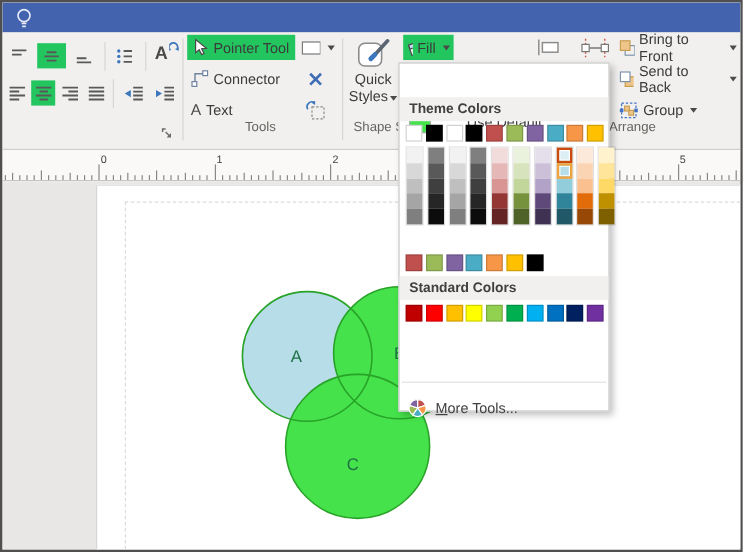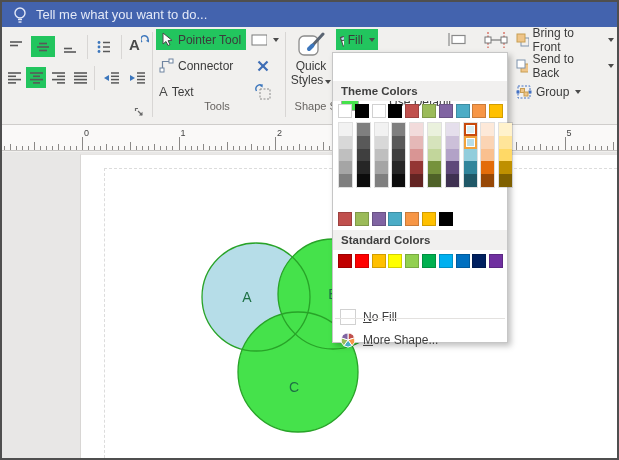--- a/index.html
+++ b/index.html
@@ -63,7 +63,6 @@
       <line x1="6" y1="13.5" x2="10" y2="13.5" stroke="#E4E9F7" stroke-width="1.4"></line>
       <line x1="6.5" y1="16" x2="9.5" y2="16" stroke="#E4E9F7" stroke-width="1.4"></line>
     </svg>
-    <span>Tell me what you want to do...</span>
   </div>
 
   <div class="ribbon">

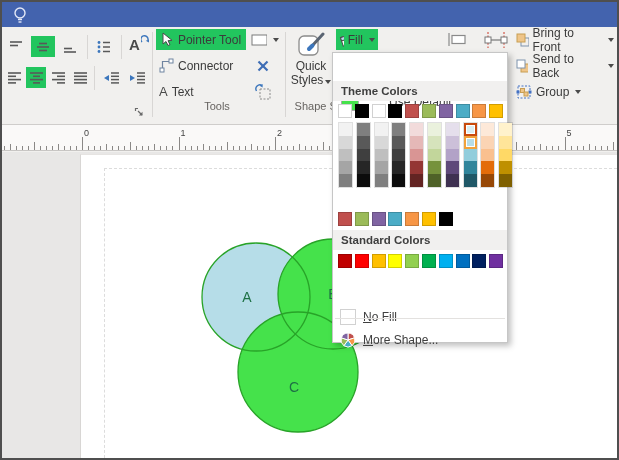--- a/index.html
+++ b/index.html
@@ -269,6 +269,7 @@
       <span>Group</span>
       <span class="caret"></span>
     </div>
+    <div class="grouplabel" style="left:442px;width:166px">Arrange</div>
   </div>
 
   <div class="ruler" id="ruler">

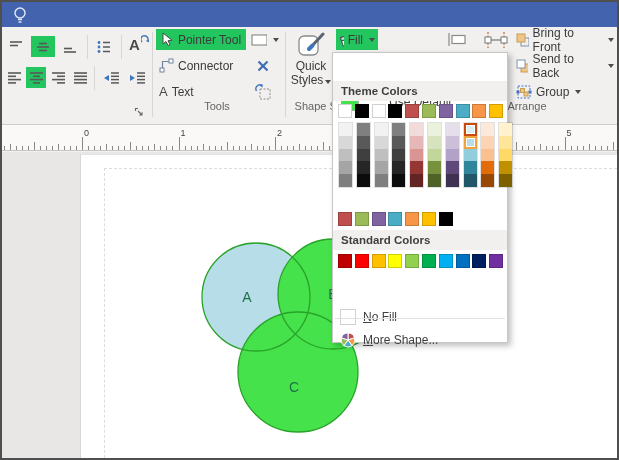--- a/index.html
+++ b/index.html
@@ -512,12 +512,6 @@
         <div class="sw" style="background: rgb(0, 32, 96);"></div>
         <div class="sw" style="background: rgb(112, 48, 160);"></div>
       </div>
-    <div class="menuitem" style="top:217px">
-      <div class="mi-icon">
-          <div class="sw" style="width:16px;height:16px;background:#fff"></div>
-        </div>
-      <span><span class="accel">N</span><span>o Fill</span></span>
-    </div>
     <div class="menuitem" style="top:240px">
       <div class="mi-icon">
         <svg width="16" height="16">

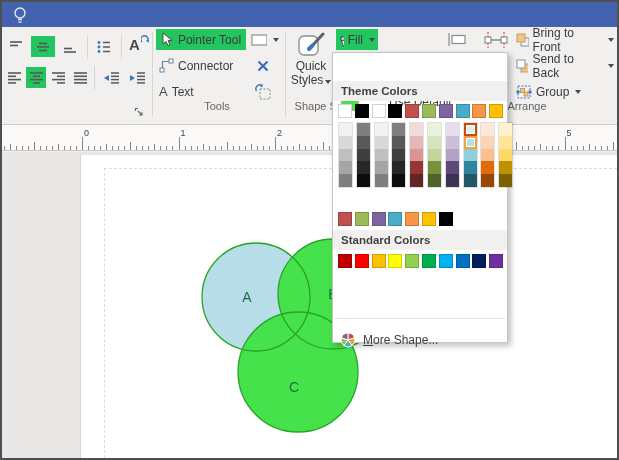--- a/index.html
+++ b/index.html
@@ -524,7 +524,7 @@
           </g>
         </svg>
       </div>
-      <span><span class="accel">M</span><span>ore Shape...</span></span>
+      <span><span class="accel">M</span><span>ore Tools...</span></span>
     </div>
     <div class="msep" style="top:265px"></div>
   </div>

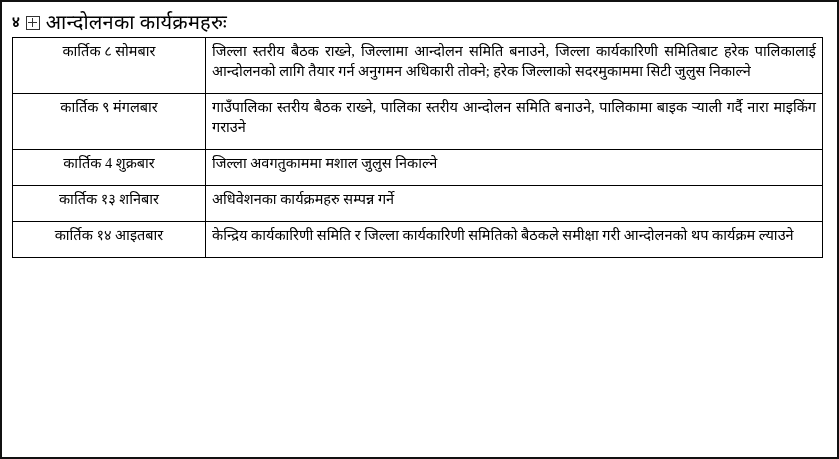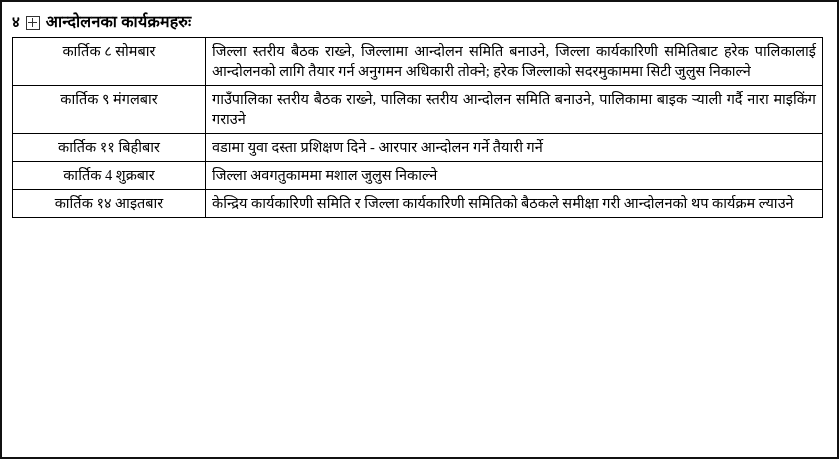--- a/index.html
+++ b/index.html
@@ -62,9 +62,9 @@
     top: 5px; left: 1px; height: 1px; width: 9px;
   }
   .heading-text {
-    font-size: 16px;
+    font-size: 20px;
     line-height: 20px;
-    font-weight: 700;
+    font-weight: 400;
     letter-spacing: 0.2px;
   }
   table.schedule {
..........
Using the listing above, show each line with the word "menuitem" in it.

-    <div class="menuitem" style="top:217px">
     <div class="menuitem" style="top:240px">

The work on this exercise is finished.